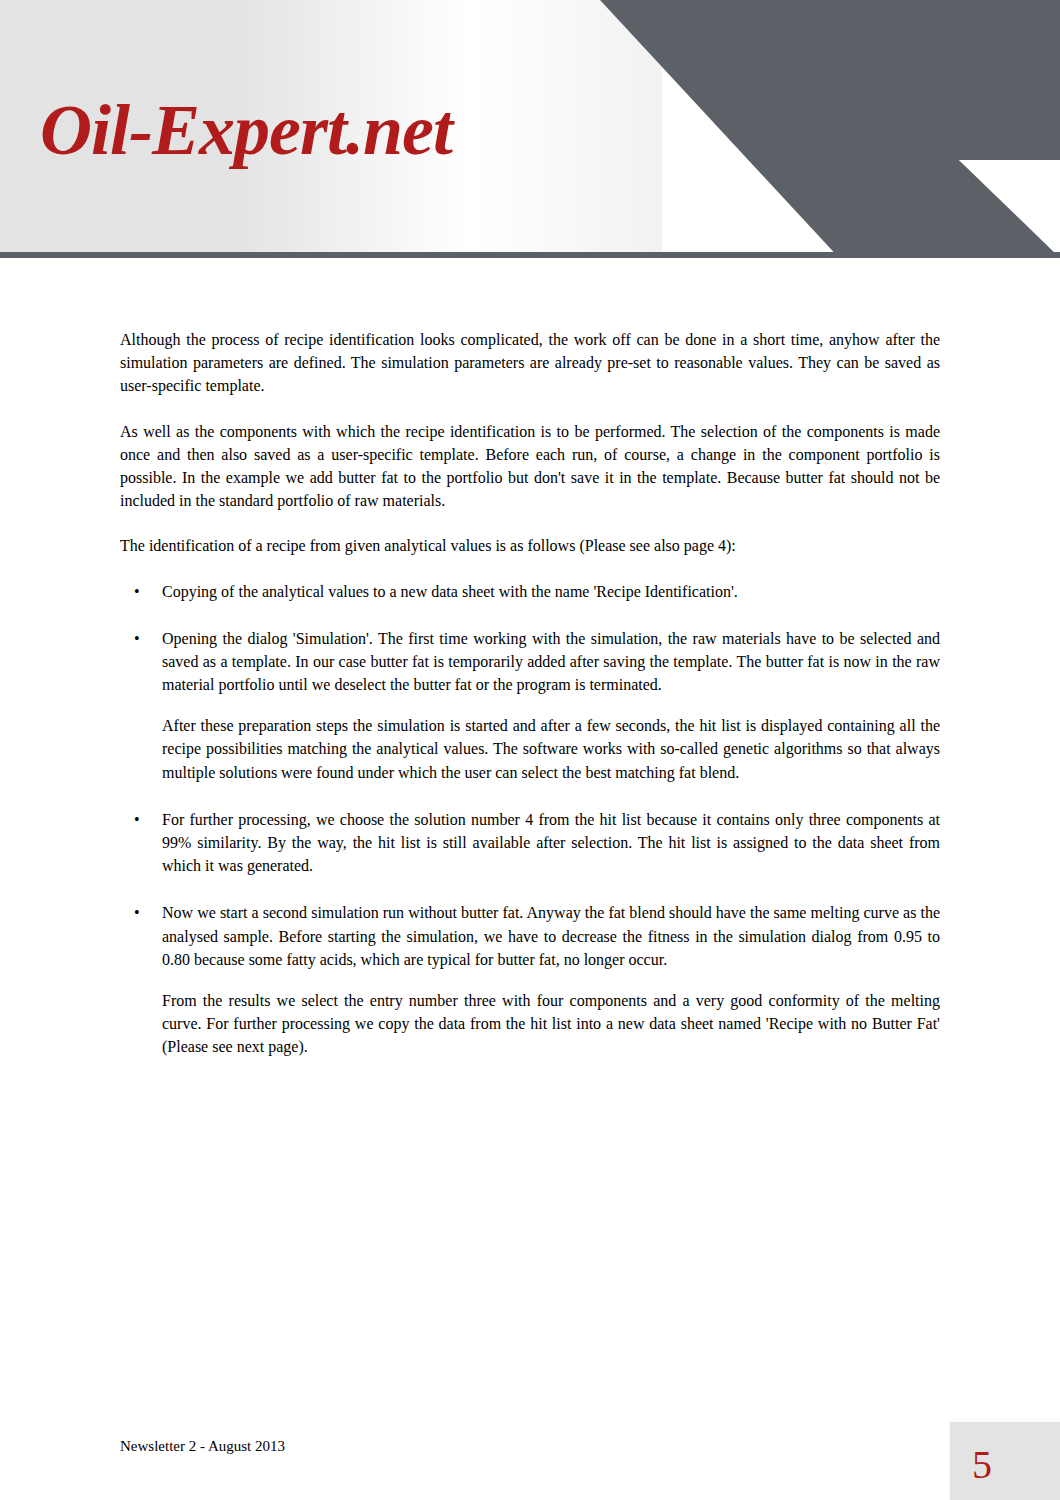Oil-Expert.net
Although the process of recipe identification looks complicated, the work off can be done in a short time, anyhow after the simulation parameters are defined. The simulation parameters are already pre-set to reasonable values. They can be saved as user-specific template.
As well as the components with which the recipe identification is to be performed. The selection of the components is made once and then also saved as a user-specific template. Before each run, of course, a change in the component portfolio is possible. In the example we add butter fat to the portfolio but don't save it in the template. Because butter fat should not be included in the standard portfolio of raw materials.
The identification of a recipe from given analytical values is as follows (Please see also page 4):
Copying of the analytical values to a new data sheet with the name 'Recipe Identification'.
Opening the dialog 'Simulation'. The first time working with the simulation, the raw materials have to be selected and saved as a template. In our case butter fat is temporarily added after saving the template. The butter fat is now in the raw material portfolio until we deselect the butter fat or the program is terminated.
After these preparation steps the simulation is started and after a few seconds, the hit list is displayed containing all the recipe possibilities matching the analytical values. The software works with so-called genetic algorithms so that always multiple solutions were found under which the user can select the best matching fat blend.
For further processing, we choose the solution number 4 from the hit list because it contains only three components at 99% similarity. By the way, the hit list is still available after selection. The hit list is assigned to the data sheet from which it was generated.
Now we start a second simulation run without butter fat. Anyway the fat blend should have the same melting curve as the analysed sample. Before starting the simulation, we have to decrease the fitness in the simulation dialog from 0.95 to 0.80 because some fatty acids, which are typical for butter fat, no longer occur.
From the results we select the entry number three with four components and a very good conformity of the melting curve. For further processing we copy the data from the hit list into a new data sheet named 'Recipe with no Butter Fat' (Please see next page).
Newsletter 2 - August 2013
5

══════════════════════════════

● Your assignment:
Repeat the listing above verbatim, but exclude the pictures it contains.

● Solution below:
Oil-Expert.net
Although the process of recipe identification looks complicated, the work off can be done in a short time, anyhow after the simulation parameters are defined. The simulation parameters are already pre-set to reasonable values. They can be saved as user-specific template.
As well as the components with which the recipe identification is to be performed. The selection of the components is made once and then also saved as a user-specific template. Before each run, of course, a change in the component portfolio is possible. In the example we add butter fat to the portfolio but don't save it in the template. Because butter fat should not be included in the standard portfolio of raw materials.
The identification of a recipe from given analytical values is as follows (Please see also page 4):
Copying of the analytical values to a new data sheet with the name 'Recipe Identification'.
Opening the dialog 'Simulation'. The first time working with the simulation, the raw materials have to be selected and saved as a template. In our case butter fat is temporarily added after saving the template. The butter fat is now in the raw material portfolio until we deselect the butter fat or the program is terminated.
After these preparation steps the simulation is started and after a few seconds, the hit list is displayed containing all the recipe possibilities matching the analytical values. The software works with so-called genetic algorithms so that always multiple solutions were found under which the user can select the best matching fat blend.
For further processing, we choose the solution number 4 from the hit list because it contains only three components at 99% similarity. By the way, the hit list is still available after selection. The hit list is assigned to the data sheet from which it was generated.
Now we start a second simulation run without butter fat. Anyway the fat blend should have the same melting curve as the analysed sample. Before starting the simulation, we have to decrease the fitness in the simulation dialog from 0.95 to 0.80 because some fatty acids, which are typical for butter fat, no longer occur.
From the results we select the entry number three with four components and a very good conformity of the melting curve. For further processing we copy the data from the hit list into a new data sheet named 'Recipe with no Butter Fat' (Please see next page).
Newsletter 2 - August 2013
5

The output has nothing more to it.